GDP, Gross Domestic Product. The number gets a lot of attention, deservedly.  You’d be foolish to use it as your sole economic statistic but you’d be just as foolish to ignore it and go with your gut.  

Today I’d like to draw attention to one of the peculiarities of GDP.  For your consideration:
Scenario 1. Tomorrow, ExxonMobil spontaneously hires an unemployed petroleum engineer for $100K per year.  She spends a year looking for new oil, finds nothing.  
Scenario 2. Tomorrow, the federal government spontaneously hires an unemployed petroleum engineer for the same $100K.  She spends a year looking for new oil, finds nothing. 
So, how do these two alternative scenarios impact the official GDP figures? 
Scenario 1 has zero impact on GDP: No oil to sell=no extra consumer purchases=no extra GDP.  As the Bureau of Economic Analysis says, “Personal consumption expenditures…is goods and services purchased by persons…”
Scenario 2 raises GDP by $100K.  As BEA says, “Government consumption expenditures…consists of…compensation of employees…”

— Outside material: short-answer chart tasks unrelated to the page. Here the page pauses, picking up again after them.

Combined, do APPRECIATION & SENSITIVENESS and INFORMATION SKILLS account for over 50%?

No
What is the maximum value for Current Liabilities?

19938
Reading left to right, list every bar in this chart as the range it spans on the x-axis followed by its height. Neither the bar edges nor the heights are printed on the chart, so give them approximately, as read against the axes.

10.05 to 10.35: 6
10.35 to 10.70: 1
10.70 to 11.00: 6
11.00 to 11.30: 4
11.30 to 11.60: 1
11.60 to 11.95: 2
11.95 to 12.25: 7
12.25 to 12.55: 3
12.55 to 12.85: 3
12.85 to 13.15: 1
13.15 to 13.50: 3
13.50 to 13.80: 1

Hiring a worker who (through no fault of her own) accomplishes absolutely nothing raises GDP if the government does the hiring.  Hiring a worker who (through no fault of her own) accomplishes absolutely nothing does nothing to GDP if the private sector does the hiring.  

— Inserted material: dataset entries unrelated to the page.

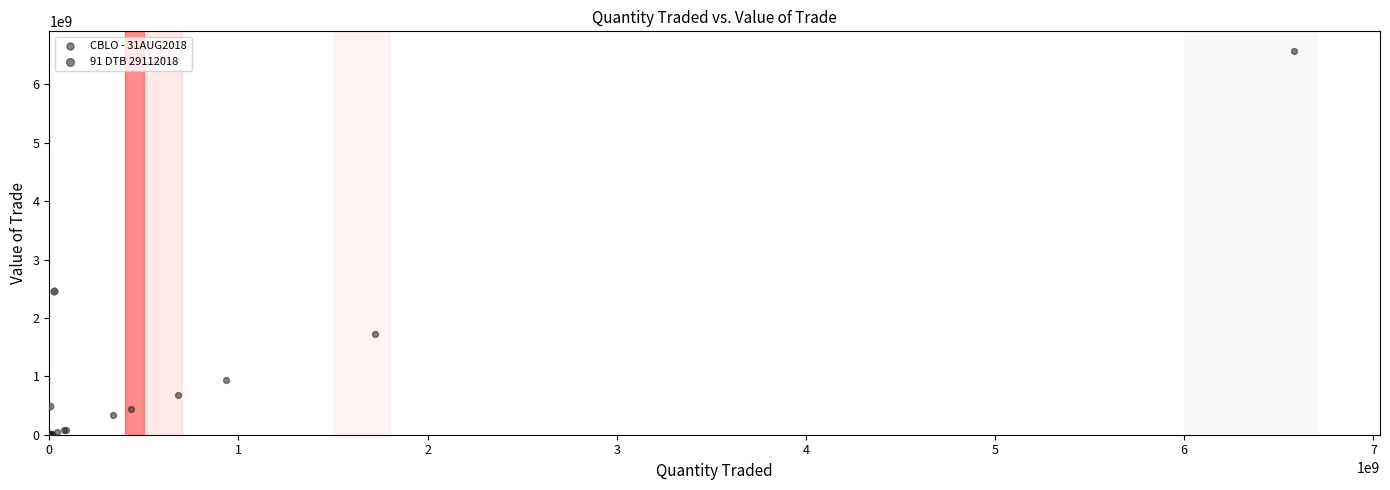

What are all the series names shown in the legend?

CBLO - 31AUG2018, 91 DTB 29112018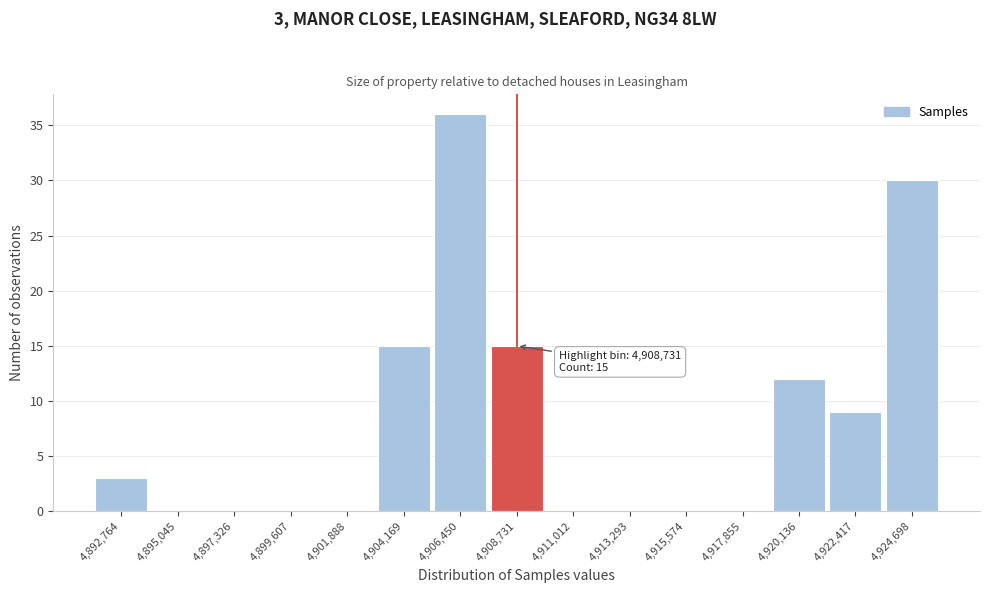

Reading left to right, list all the values displayed in this chart.

4,892,764=3	4,895,045=0	4,897,326=0	4,899,607=0	4,901,888=0	4,904,169=15	4,906,450=36	4,908,731=15	4,911,012=0	4,913,293=0	4,915,574=0	4,917,855=0	4,920,136=12	4,922,417=9	4,924,698=30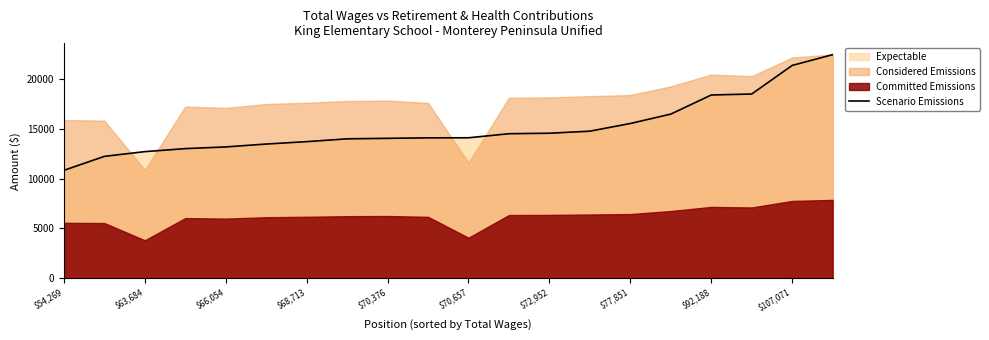

What is the highest value of the Scenario Emissions series?

22497.4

Why? Because GDP counts government salaries as “government expenditures” as soon as the government hires a person.  But the “consumption” and “investment” parts of GDP only count genuine purchases by the private sector (leaving the oddities of imputed spending for the coda below).  
So if a private sector product spends years in the incubator, burning through thousands of person-hours of work and millions of dollars of salary–but never sees the light of day–then the product never shows up in GDP.  But if the government had hired those same workers who worked just as long on a similarly fruitless project, their labor would give a big boost to GDP. 
Government hiring creates GDP by definition.  Private hiring only creates GDP if the worker actually creates a product.  
Coda: I’m not making an argument for changing the BEA’s rules to include private sector R&D or even investment in organizational capital in GDP.  Whenever possible, let’s keep GDP as a measure of genuine arms-length, market-test-passing purchases of goods and services.  GDP already includes a lot of imputed consumer spending, as Michael Mandel reminds us; we don’t need to add imputed spending to the investment side as well.